» **TASK TO CARRY OUT**
Every entry below is to be copied word for word, with its pictures removed.

» **DATASET RECORDS**
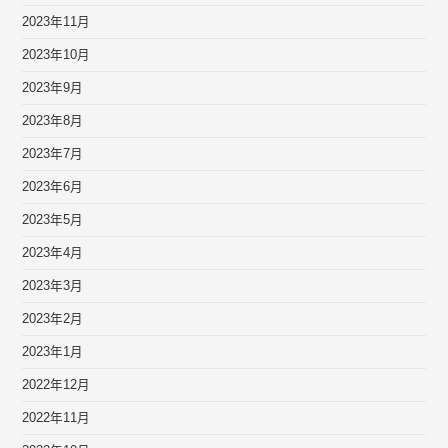
2023年11月
2023年10月
2023年9月
2023年8月
2023年7月
2023年6月
2023年5月
2023年4月
2023年3月
2023年2月
2023年1月
2022年12月
2022年11月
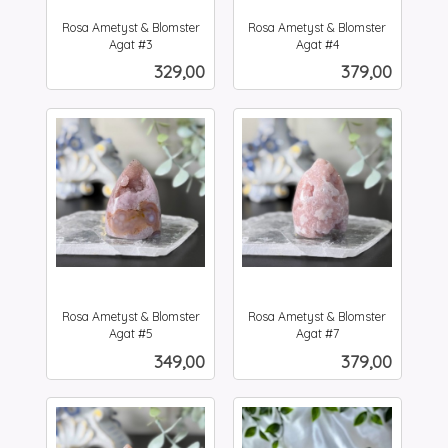
Rosa Ametyst & Blomster
Rosa Ametyst & Blomster
Agat #3
Agat #4
inkl.
inkl.
Pris
Pris
329,00
379,00
mva.
mva.
Rosa Ametyst & Blomster
Rosa Ametyst & Blomster
Agat #5
Agat #7
inkl.
inkl.
Pris
Pris
349,00
379,00
mva.
mva.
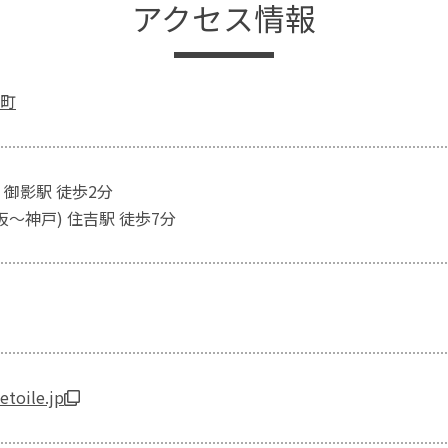
アクセス情報
町
 御影駅 徒歩2分
阪～神戸) 住吉駅 徒歩7分
etoile.jp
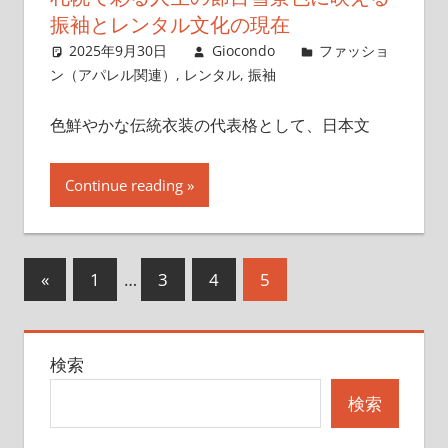
振袖とレンタル文化の現在
2025年9月30日
Giocondo
ファッショ
ン（アパレル関連）
,
レンタル
,
振袖
色鮮やかな伝統衣装の代表格として、日本文
Continue reading
投
前
«
1
…
3
4
5
の
稿
記
の
検索
事
ペ
検索
ー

» **SOLUTION**
2023年11月
2023年10月
2023年9月
2023年8月
2023年7月
2023年6月
2023年5月
2023年4月
2023年3月
2023年2月
2023年1月
2022年12月
2022年11月
Rosa Ametyst & Blomster
Rosa Ametyst & Blomster
Agat #3
Agat #4
inkl.
inkl.
Pris
Pris
329,00
379,00
mva.
mva.
Rosa Ametyst & Blomster
Rosa Ametyst & Blomster
Agat #5
Agat #7
inkl.
inkl.
Pris
Pris
349,00
379,00
mva.
mva.
アクセス情報
町
 御影駅 徒歩2分
阪～神戸) 住吉駅 徒歩7分
etoile.jp
振袖とレンタル文化の現在
2025年9月30日
Giocondo
ファッショ
ン（アパレル関連）
,
レンタル
,
振袖
色鮮やかな伝統衣装の代表格として、日本文
Continue reading
投
前
«
1
…
3
4
5
の
稿
記
の
検索
事
ペ
検索
ー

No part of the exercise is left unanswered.